LOS ANGELES: The Screen Actors Guild (SAG) ceremony will be a women’s affair, organizers of one of Hollywood’s biggest awards shows said, a tribute at a time when the entertainment industry has been roiled by a sexual misconduct scandal as well as the struggle for gender equality in front of and behind the camera.
Women will present all 13 of the SAG awards at the Jan. 21 dinner in Los Angeles honoring the best of film and television, in a first for the organization, which represents some 160,000 actors.
“We are acknowledging the year of the woman,” said Kathy Connell, the executive producer of the ceremony.
The ceremony will also be hosted by a woman, “The Good Place” actress Kristen Bell.
“Our women are some of the most recognizable, most famous women in the world and they don’t have economic equality.
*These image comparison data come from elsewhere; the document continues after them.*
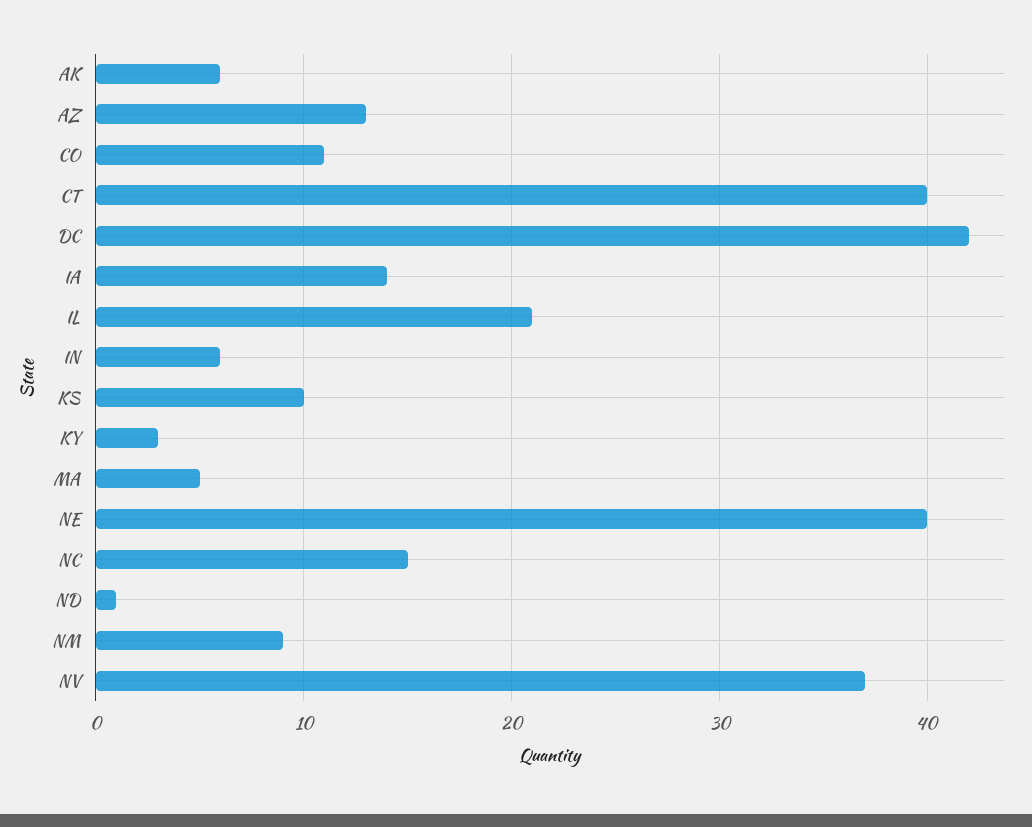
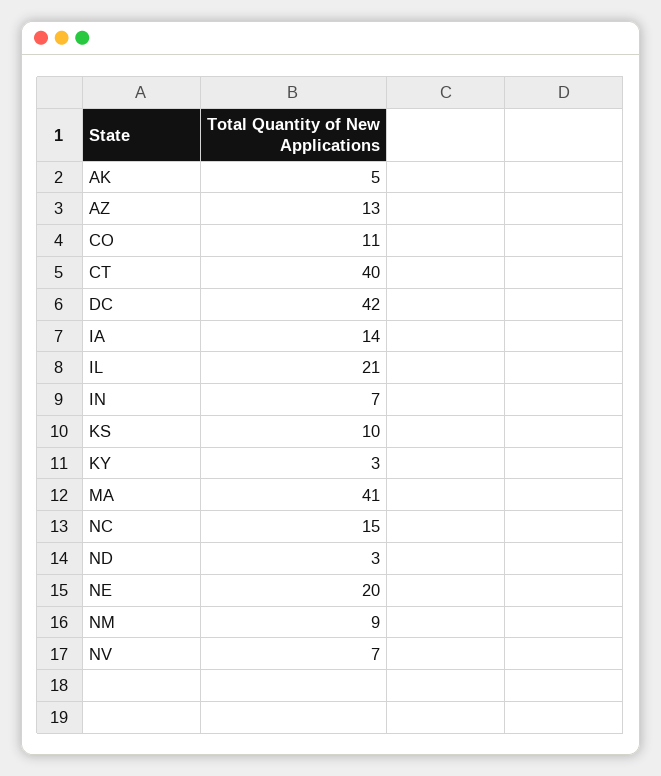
AK: 6 -> 5
IN: 6 -> 7
MA: 5 -> 41
NE: 40 -> 20
ND: 1 -> 3
NV: 37 -> 7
They don’t have creative equality, and as we have learned, they don’t have safety either,” Connell said.
“If these famous women don’t have it, then what does it say about the rest of the country?“
The ceremony details were disclosed the same day that SAG announced the nominations for the 2018 awards.
Accusations of sexual misconduct against powerful men in entertainment, industry and politics have forced multiple Americans to step down or be fired from their jobs in the past three months.
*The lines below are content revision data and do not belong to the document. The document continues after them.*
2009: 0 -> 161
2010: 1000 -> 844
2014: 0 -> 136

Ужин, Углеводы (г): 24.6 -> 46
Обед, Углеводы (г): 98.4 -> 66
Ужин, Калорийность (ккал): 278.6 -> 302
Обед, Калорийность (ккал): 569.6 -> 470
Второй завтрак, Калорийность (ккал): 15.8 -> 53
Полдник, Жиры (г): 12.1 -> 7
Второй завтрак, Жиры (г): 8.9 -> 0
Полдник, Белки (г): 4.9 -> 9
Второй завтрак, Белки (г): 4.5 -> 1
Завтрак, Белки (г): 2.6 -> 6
Connell said the decision also reflected the impact of the January 2017 women’s marches that brought millions into the streets worldwide.
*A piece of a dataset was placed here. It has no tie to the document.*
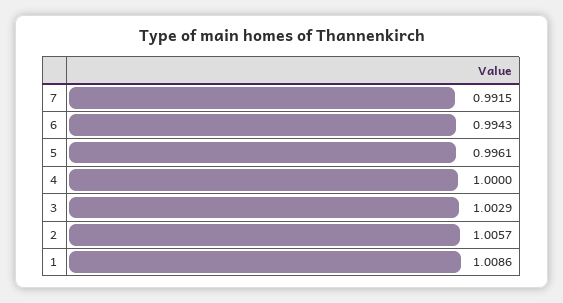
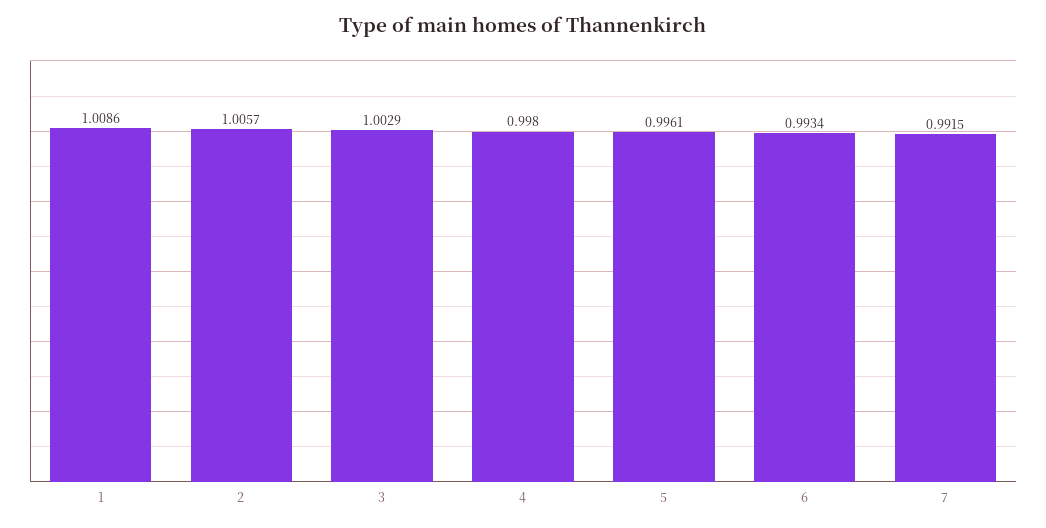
6: 0.9943 -> 0.9934
4: 1 -> 0.998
For all of the accomplishments of women in Hollywood, only one — Kathryn Bigelow — has ever won an Oscar for best director. And women made up only 17 percent of all directors, writers, producers, executive producers, editors and cinematographers working on the top 250 biggest-grossing movies in 2016, according to a study by the San Diego-based Center for the Study of Women in Television and Film.
SAG’s nominations announced on Wednesday for movie and television performances featured many female-centric stories, including mother-daughter film “Lady Bird,” ice-skating movie “I, Tonya,” TV series “Big Little Lies” and wrestling drama “Glow.”
“We can only acknowledge the TV shows and the films that are offered. We don’t create them,” Connell said.
“There were quite a number of women-focused projects this year and I’m happy to say our membership decided to acknowledge many of them.”